I genuinely wonder if post WWII dividend payout volatility smoothing out is coincidence or whether this is has just been an exceptionally steady dividend payout period in the grand scheme of things (of people looking back at this graph in a thousand years and in mundane economist cocktail conversations they will point at 1980 to 2024 as the one off steady dividend payoff period, an anomaly for a millenium).
Mathematical economists will seek to explain this in hindsight, maybe even Nobel prizes will be awarded over this …
I would not know either way, though I remain optimistic as a general principle.
My personal lesson is that the hammer I used for this job — FastGraphs — only provides a 20 year backward looking view, which seems … well, it’s within a 40 year trend or so, but going back further, things look at lot messier.
The most messy periods seem WW related, though?
Ah, sorry, I’ve posted about this before in this forum and I feel a little shy reposting it.
Stockpicking portfolio, which is about 3/4 of my pillar I portfolio, which is about 2/3 of all my pillars (I+II+III).
Pillar II is 1/3 invested with my current employer, so downward protected but only growing at 1%, the other 2/3 were, ahem, forgotten in a Freizügigkeitskonto. The assets in the Freizügikeitskonto only just this year made a positive overall return over the past few years. Pillar 3 is very conservatively invested with probably negative real returns over the past few years.
I don’t think there exists a general “formula”.
My personal guidelines would be (if this sounds like investing 101 that’s exactly what it is):
closely observe your incoming cash flow, see if covers your needs (aka expenses).
in the hopefully occurring case of income exceeding your expenses
invest your additional surplus income in reasonable investments
I’m not too concerned about dividend safety. Sure, in exceptional years such as during covid, you might have a high number of dividend cuts or suspensions.

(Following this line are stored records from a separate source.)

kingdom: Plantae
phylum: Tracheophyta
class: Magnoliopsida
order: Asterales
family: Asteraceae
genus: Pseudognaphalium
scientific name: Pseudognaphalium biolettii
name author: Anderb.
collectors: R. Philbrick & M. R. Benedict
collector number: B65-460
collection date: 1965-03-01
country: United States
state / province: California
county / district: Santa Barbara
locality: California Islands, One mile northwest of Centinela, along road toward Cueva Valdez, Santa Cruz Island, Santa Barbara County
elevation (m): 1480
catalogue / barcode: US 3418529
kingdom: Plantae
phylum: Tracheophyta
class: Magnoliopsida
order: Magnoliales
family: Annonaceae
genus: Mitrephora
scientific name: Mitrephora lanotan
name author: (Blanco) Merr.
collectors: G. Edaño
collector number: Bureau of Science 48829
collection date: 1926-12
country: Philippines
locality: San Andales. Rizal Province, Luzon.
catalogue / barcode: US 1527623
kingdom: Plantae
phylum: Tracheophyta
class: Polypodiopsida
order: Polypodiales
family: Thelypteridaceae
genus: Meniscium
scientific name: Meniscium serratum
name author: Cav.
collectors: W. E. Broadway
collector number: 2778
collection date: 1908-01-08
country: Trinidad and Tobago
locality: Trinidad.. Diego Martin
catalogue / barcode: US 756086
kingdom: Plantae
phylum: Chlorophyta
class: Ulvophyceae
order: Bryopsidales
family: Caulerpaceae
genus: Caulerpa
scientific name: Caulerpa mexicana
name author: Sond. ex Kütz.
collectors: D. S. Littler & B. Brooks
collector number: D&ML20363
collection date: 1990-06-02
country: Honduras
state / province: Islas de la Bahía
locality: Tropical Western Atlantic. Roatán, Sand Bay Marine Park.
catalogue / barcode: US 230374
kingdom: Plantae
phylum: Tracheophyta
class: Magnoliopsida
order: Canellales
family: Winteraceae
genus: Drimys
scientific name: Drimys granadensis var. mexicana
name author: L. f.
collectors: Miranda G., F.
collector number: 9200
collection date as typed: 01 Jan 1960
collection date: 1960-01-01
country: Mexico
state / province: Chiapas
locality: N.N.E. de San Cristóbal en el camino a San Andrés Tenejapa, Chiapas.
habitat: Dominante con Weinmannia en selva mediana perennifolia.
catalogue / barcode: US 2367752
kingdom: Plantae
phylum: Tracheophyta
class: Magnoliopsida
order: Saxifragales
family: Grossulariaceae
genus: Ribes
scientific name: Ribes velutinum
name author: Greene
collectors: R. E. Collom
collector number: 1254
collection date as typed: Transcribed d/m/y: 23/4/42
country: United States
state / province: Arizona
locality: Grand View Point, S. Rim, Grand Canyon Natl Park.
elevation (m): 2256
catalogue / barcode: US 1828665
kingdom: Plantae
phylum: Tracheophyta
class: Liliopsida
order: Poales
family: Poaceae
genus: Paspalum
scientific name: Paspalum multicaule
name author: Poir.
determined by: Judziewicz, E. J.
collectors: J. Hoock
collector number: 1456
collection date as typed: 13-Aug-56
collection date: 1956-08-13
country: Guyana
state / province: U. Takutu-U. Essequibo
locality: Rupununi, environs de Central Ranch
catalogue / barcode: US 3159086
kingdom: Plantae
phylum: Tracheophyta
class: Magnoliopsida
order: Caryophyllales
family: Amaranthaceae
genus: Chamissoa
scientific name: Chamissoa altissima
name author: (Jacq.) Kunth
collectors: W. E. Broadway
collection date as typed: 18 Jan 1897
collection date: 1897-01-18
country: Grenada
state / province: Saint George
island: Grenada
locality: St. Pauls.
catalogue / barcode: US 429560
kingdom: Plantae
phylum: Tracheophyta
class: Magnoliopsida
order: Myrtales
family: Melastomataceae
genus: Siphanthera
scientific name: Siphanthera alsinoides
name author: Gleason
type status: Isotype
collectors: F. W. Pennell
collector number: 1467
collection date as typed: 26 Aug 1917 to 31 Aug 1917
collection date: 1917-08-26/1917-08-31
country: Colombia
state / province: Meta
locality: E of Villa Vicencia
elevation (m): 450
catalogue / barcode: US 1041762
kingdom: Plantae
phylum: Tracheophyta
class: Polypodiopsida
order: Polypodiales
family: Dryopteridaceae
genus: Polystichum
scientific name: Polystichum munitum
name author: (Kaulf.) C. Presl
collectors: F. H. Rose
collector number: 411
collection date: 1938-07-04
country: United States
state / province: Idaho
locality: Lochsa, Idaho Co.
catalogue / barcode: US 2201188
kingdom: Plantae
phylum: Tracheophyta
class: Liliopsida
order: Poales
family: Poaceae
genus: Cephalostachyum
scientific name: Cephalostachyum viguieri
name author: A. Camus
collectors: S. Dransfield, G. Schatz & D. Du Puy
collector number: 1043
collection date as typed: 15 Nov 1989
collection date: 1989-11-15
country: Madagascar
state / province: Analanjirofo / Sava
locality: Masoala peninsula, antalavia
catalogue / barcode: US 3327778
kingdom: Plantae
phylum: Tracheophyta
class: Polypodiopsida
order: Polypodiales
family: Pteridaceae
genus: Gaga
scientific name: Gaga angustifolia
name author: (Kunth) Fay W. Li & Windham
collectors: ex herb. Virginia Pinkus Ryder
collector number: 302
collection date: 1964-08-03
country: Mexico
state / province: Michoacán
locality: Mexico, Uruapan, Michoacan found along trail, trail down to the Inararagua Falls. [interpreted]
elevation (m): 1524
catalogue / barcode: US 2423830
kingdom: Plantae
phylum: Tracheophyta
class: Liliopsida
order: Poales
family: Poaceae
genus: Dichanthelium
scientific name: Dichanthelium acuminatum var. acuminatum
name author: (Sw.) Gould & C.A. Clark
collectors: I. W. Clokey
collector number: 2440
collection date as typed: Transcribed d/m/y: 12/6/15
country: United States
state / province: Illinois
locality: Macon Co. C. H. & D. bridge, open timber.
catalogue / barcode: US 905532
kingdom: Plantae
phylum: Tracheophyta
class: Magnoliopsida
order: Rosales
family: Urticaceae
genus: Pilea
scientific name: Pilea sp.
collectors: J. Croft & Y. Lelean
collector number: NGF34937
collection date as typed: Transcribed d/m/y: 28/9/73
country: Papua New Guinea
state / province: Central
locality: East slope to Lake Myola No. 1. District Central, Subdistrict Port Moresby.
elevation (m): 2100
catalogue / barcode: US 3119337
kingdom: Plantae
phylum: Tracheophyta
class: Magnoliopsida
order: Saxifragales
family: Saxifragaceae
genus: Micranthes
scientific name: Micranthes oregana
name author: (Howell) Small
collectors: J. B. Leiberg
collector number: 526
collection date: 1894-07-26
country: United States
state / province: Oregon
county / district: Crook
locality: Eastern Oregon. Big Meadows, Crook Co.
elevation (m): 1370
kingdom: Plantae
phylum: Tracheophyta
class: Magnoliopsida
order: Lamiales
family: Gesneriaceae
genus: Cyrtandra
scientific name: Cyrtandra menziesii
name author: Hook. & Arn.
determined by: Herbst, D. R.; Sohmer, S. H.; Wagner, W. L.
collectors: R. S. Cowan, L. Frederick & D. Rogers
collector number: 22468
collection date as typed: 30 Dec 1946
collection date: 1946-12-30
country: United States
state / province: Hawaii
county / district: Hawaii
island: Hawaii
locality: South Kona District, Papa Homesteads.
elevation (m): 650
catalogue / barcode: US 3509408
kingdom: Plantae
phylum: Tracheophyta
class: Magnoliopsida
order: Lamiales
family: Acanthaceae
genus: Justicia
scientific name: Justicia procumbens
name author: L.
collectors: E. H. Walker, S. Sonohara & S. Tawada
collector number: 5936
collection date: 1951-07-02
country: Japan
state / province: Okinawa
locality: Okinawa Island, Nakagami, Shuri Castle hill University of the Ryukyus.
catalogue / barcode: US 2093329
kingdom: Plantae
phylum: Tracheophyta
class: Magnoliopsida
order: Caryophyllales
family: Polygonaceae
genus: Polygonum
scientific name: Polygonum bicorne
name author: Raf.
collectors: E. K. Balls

If you really want to cover part of the income, I guess you could have bonds to ensure some level of income and/or to draw down on to ride out these bumps.
That’s a good strategy to end up wealthier over time. Heuristic: (actual) inflation-adjusted fortune grows when you spend 4/3rds of dividend yield, alternatively 2/3rds of earnings yield.
I guess if you wanted to keep it simple/automatic, then maybe this could work:
2 years of expenditure in high interest, t-bill equivalent, MM funds, bonds. you draw from this to spend.
then dividends from the invested 100% stock portfolio pays into this spending fund. i suspect with a 2% withdrawal rate, the spend fund will never run dry.
a variation to avoid having to deal with bonds or low interest is to have a mortgage and have the funds pay into a current account mortgage to offset against the mortgage. then you run a small mortgage with a view to maintaining a near net zero balance.